[DIRECTIVE]: Gather each line of the entries below that includes "明显有效".

[DATA PROVIDED]:
########

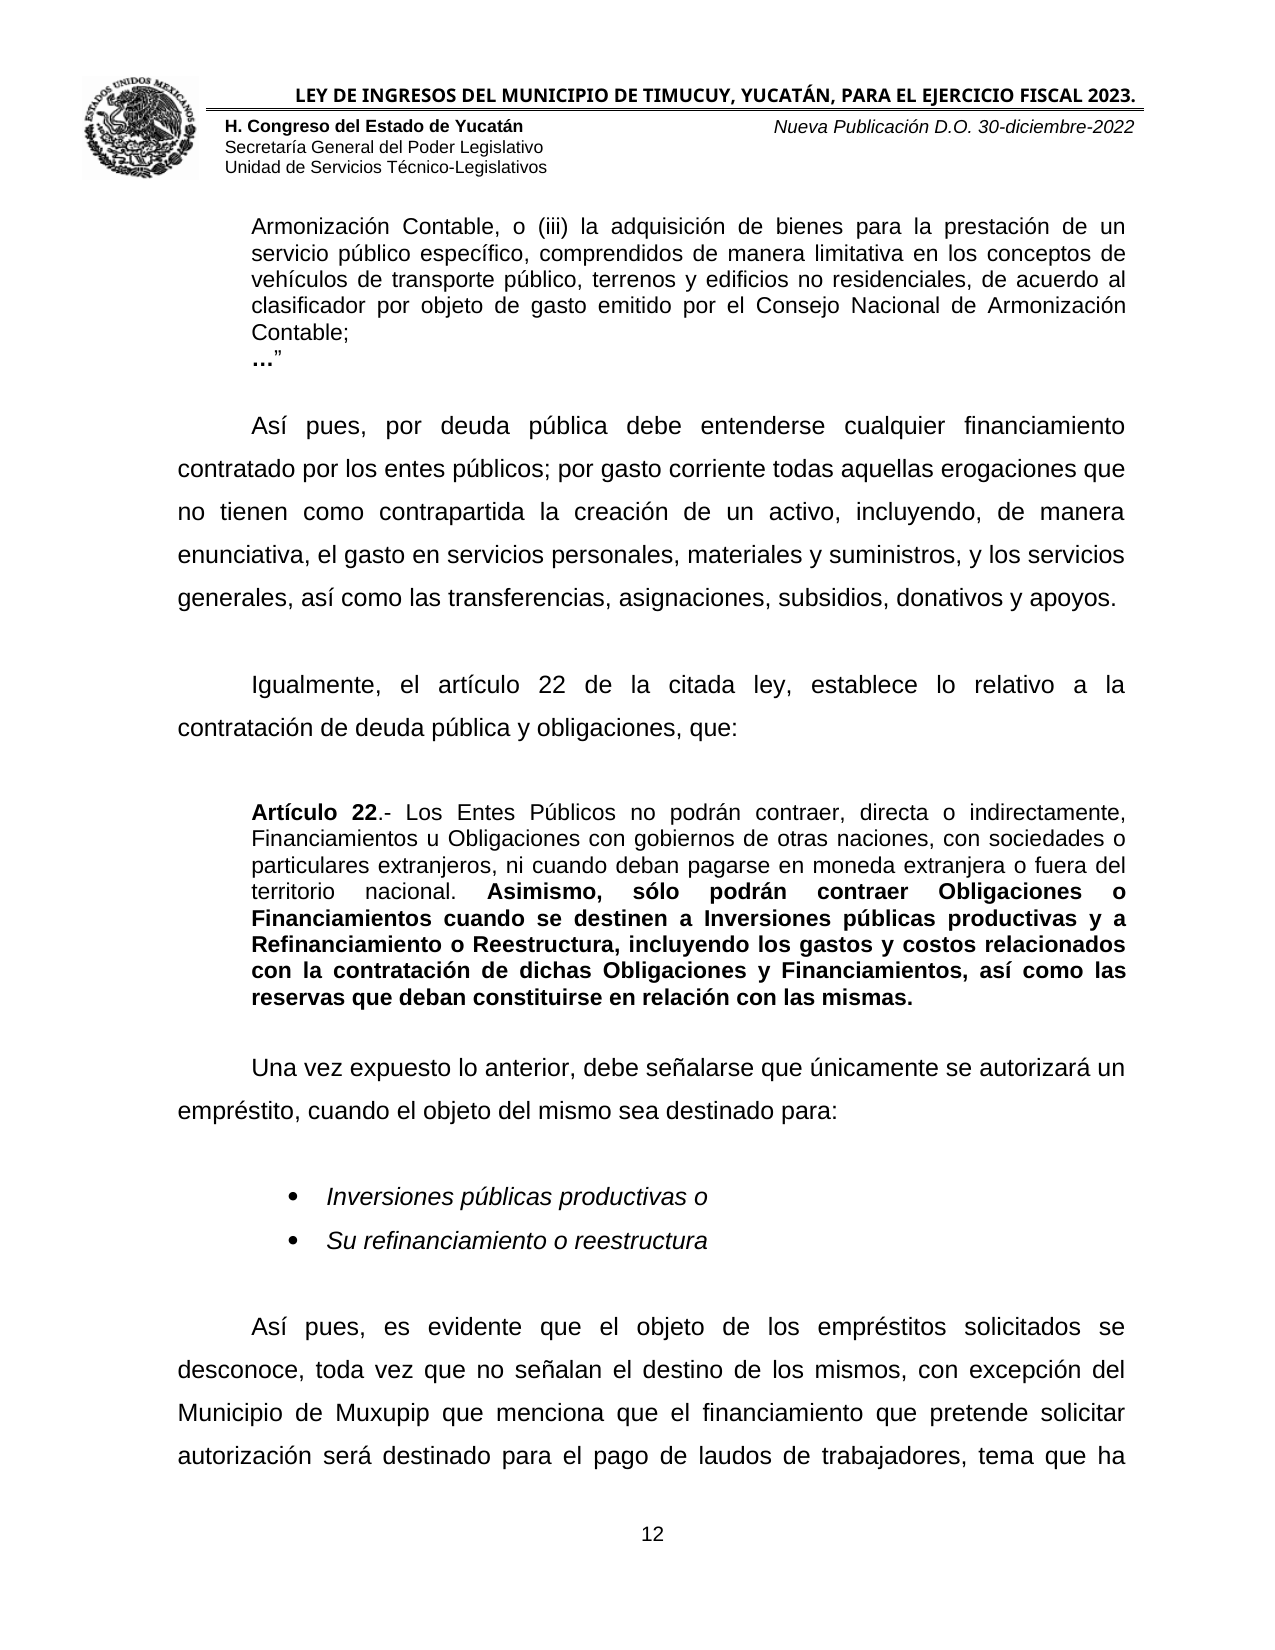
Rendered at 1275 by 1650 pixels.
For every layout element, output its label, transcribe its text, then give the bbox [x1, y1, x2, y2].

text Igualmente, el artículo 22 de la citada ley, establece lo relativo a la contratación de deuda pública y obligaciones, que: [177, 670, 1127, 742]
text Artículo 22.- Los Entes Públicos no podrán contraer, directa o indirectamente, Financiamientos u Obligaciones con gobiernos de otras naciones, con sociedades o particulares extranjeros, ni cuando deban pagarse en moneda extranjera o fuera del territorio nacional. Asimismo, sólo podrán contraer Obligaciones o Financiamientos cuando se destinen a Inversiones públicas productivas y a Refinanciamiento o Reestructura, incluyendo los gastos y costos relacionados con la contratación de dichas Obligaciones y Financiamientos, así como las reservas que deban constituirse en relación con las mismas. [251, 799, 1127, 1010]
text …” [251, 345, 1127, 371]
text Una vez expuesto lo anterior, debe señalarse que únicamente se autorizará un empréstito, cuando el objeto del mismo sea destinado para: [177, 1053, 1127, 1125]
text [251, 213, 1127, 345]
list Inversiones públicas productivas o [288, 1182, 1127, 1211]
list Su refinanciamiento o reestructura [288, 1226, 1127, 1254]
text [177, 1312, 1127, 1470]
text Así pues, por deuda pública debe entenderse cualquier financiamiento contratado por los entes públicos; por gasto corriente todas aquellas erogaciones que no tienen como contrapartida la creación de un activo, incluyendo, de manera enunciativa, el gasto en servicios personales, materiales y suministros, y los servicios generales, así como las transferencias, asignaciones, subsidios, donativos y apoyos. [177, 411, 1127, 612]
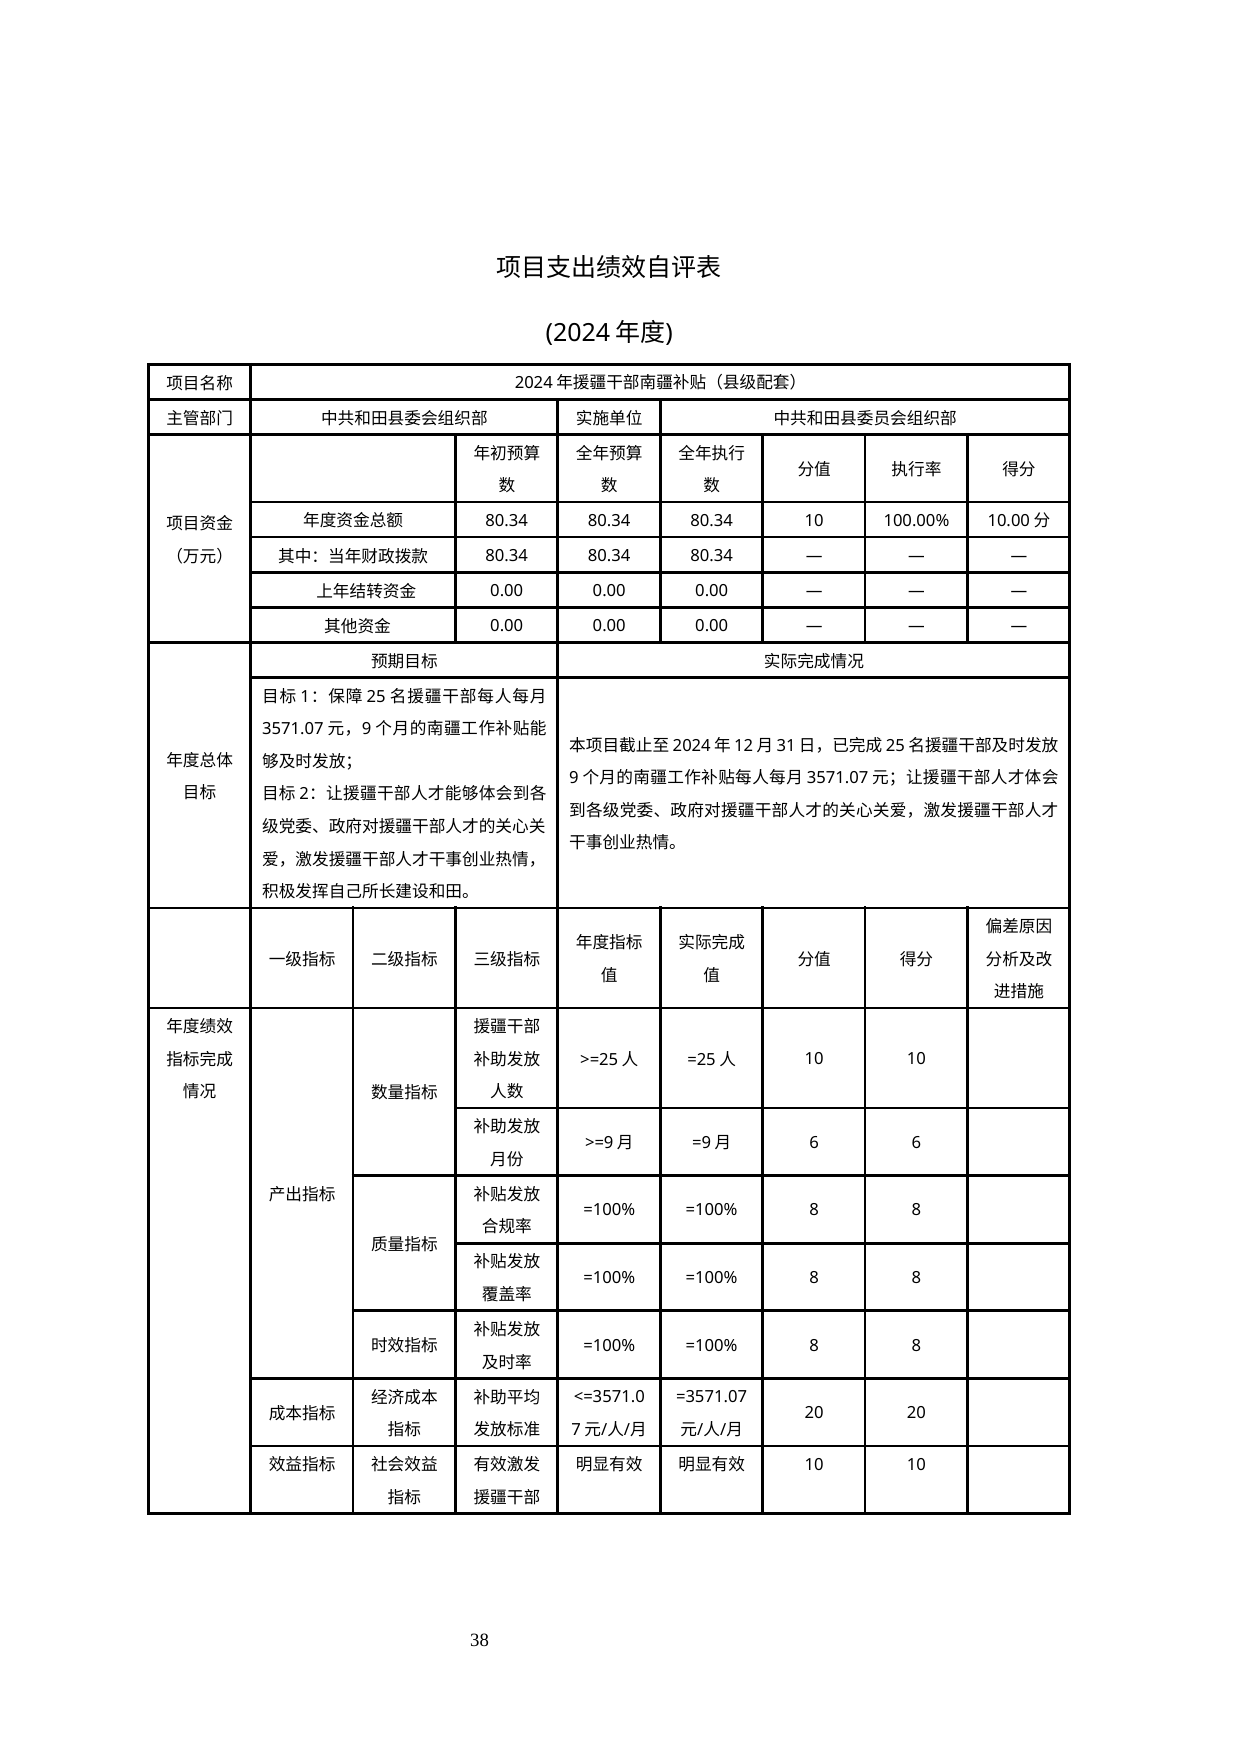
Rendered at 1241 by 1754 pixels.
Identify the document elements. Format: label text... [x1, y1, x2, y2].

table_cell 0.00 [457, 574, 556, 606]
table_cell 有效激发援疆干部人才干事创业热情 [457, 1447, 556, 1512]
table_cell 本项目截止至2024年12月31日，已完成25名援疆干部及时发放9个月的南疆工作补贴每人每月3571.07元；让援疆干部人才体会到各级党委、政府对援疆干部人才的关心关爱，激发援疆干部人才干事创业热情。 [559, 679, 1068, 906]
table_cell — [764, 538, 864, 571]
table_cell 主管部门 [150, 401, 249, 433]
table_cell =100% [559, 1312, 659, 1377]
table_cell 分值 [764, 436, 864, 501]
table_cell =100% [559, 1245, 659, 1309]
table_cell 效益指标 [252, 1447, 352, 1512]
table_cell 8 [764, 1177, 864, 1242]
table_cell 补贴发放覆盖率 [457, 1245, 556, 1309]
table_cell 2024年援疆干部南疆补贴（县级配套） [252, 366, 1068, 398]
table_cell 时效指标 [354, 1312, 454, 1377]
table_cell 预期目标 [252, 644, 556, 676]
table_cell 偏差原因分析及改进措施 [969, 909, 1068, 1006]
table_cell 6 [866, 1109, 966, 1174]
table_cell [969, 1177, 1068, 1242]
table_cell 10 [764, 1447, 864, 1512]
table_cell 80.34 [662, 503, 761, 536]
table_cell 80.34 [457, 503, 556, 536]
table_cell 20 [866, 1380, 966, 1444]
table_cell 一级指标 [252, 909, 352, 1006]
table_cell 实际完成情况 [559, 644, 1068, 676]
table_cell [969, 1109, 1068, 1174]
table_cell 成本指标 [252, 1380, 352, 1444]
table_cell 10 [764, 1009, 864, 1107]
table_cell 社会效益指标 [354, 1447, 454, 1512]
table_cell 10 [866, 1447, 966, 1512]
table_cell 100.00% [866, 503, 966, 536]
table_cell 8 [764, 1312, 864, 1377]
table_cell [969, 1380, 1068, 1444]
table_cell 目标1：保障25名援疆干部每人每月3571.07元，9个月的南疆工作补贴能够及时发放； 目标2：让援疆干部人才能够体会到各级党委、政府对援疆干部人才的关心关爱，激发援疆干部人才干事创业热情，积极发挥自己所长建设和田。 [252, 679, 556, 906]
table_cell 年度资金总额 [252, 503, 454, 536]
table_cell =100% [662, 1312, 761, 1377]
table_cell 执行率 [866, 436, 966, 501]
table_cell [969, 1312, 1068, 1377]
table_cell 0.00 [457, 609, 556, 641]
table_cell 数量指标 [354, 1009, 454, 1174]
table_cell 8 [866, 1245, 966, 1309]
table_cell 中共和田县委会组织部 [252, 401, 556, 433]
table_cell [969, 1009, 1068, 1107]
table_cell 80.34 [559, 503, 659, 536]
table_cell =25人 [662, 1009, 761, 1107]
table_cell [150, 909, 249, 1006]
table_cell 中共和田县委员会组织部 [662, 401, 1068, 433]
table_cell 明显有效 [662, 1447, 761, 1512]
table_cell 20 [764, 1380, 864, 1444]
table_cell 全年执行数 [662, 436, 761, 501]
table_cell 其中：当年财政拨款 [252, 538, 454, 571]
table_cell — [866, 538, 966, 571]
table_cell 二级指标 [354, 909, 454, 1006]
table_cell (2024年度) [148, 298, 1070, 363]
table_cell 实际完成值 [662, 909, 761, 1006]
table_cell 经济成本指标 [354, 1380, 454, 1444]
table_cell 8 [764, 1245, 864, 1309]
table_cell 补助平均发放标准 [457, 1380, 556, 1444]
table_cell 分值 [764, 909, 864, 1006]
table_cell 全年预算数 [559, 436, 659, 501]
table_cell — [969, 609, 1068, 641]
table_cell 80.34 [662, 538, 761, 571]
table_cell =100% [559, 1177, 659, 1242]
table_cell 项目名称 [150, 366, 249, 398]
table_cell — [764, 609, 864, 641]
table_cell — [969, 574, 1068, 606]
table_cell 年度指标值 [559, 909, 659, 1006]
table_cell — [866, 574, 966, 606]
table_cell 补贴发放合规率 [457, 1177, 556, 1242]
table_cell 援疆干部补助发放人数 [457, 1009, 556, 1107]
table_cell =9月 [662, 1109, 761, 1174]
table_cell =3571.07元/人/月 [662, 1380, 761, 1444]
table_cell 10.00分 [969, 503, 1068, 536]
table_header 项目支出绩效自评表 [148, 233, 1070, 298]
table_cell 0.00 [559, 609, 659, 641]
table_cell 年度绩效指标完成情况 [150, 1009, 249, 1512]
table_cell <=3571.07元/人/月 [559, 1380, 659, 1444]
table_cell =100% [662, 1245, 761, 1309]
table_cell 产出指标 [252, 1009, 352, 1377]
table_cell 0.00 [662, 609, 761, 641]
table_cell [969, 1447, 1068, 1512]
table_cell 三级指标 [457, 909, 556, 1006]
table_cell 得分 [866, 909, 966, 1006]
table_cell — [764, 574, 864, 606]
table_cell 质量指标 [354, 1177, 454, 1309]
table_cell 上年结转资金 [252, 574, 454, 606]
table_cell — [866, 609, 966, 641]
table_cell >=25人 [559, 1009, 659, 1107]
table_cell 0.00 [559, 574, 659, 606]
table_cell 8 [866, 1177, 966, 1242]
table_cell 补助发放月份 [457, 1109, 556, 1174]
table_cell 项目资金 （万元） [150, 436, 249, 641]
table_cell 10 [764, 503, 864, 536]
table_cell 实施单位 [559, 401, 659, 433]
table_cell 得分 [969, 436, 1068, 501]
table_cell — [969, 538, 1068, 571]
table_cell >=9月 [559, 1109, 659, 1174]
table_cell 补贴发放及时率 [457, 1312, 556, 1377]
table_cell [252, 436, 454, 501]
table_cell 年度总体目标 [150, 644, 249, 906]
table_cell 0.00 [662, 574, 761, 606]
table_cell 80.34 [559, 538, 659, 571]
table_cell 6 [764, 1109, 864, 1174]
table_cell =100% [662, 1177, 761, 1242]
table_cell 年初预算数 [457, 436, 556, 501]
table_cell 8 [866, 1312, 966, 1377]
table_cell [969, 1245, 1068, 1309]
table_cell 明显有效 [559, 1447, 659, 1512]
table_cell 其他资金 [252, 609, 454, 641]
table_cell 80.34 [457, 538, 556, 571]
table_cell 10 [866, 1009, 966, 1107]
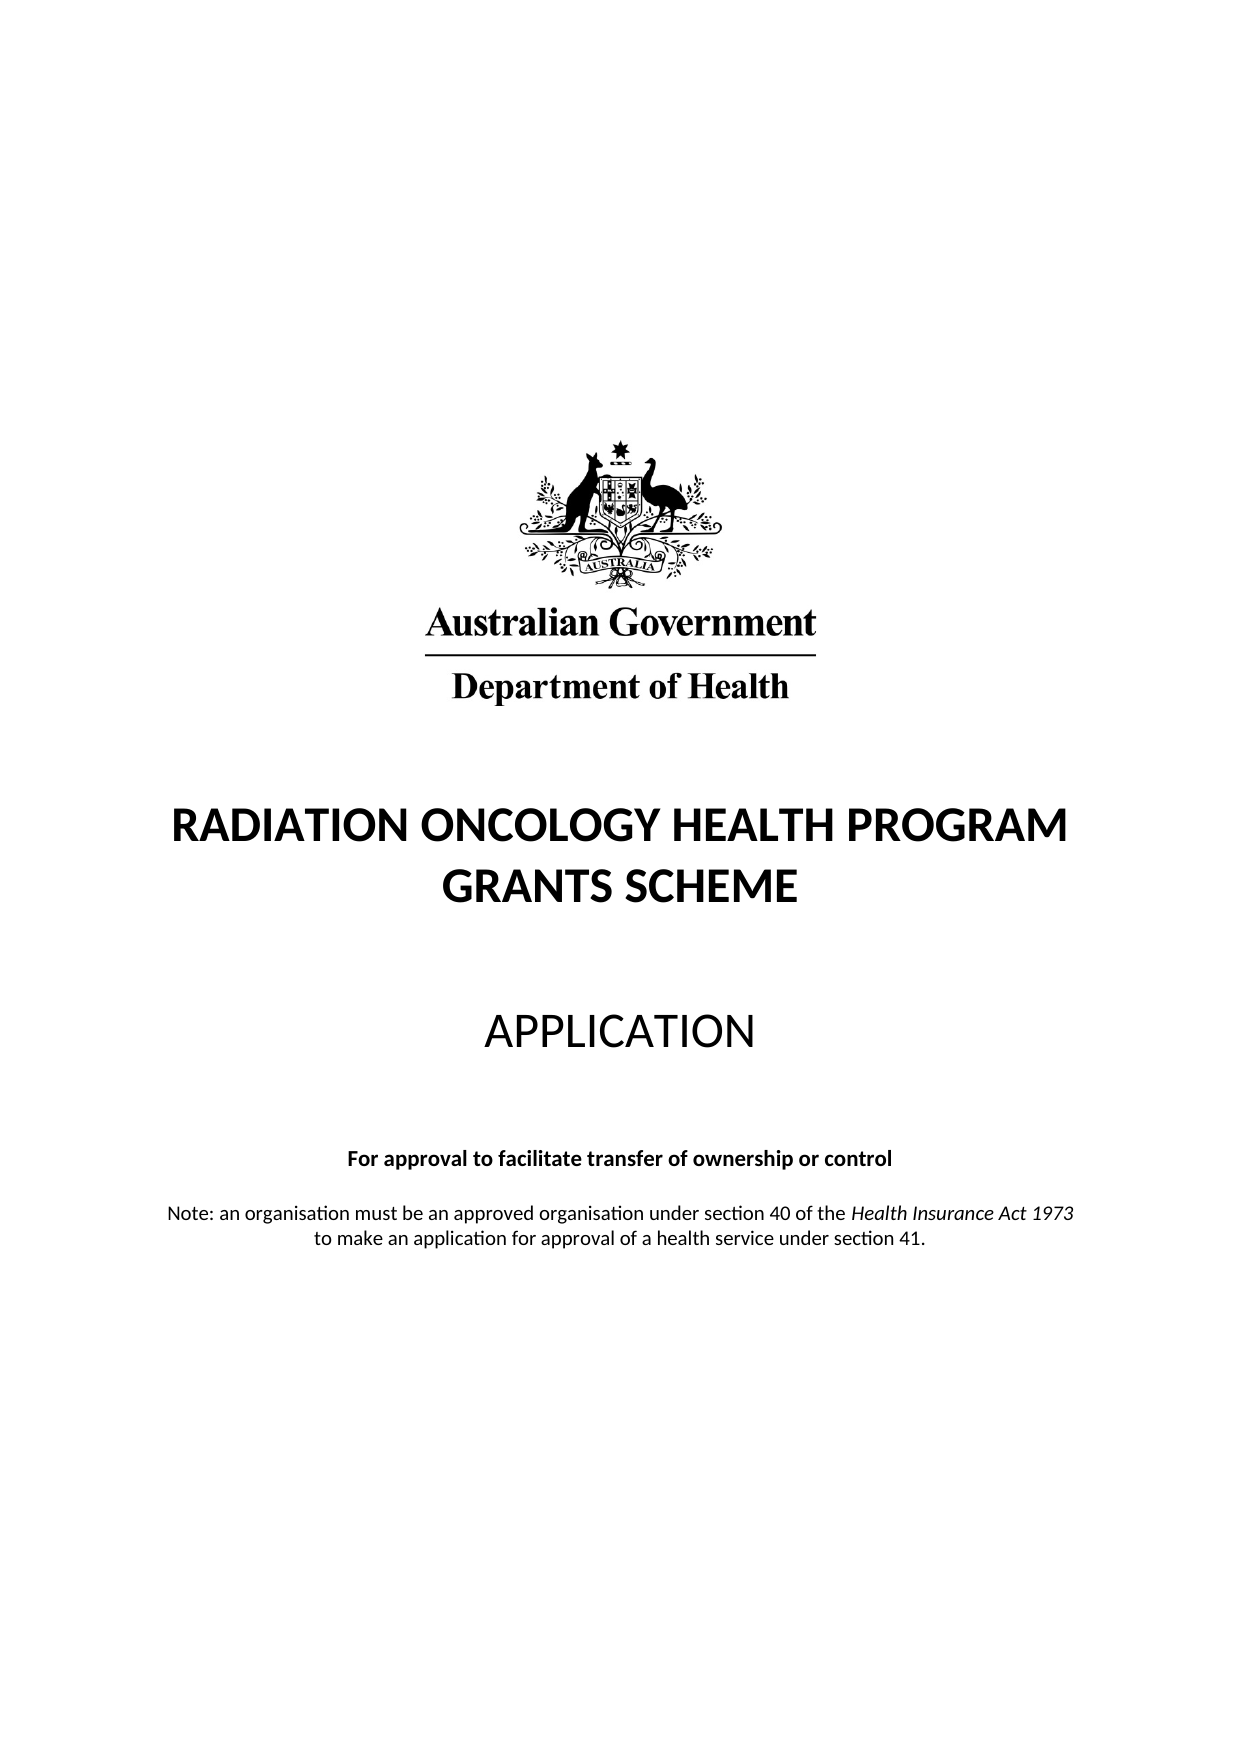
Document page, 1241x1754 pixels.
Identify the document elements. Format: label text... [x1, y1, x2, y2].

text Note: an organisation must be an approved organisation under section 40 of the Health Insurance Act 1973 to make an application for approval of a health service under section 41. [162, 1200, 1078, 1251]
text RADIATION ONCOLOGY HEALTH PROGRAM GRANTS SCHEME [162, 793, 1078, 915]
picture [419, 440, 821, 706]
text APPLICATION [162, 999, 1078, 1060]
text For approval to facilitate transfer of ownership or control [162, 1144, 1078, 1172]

########

[SOLVED PROBLEM]:
table_cell 明显有效 [662, 1447, 761, 1512]
table_cell 明显有效 [559, 1447, 659, 1512]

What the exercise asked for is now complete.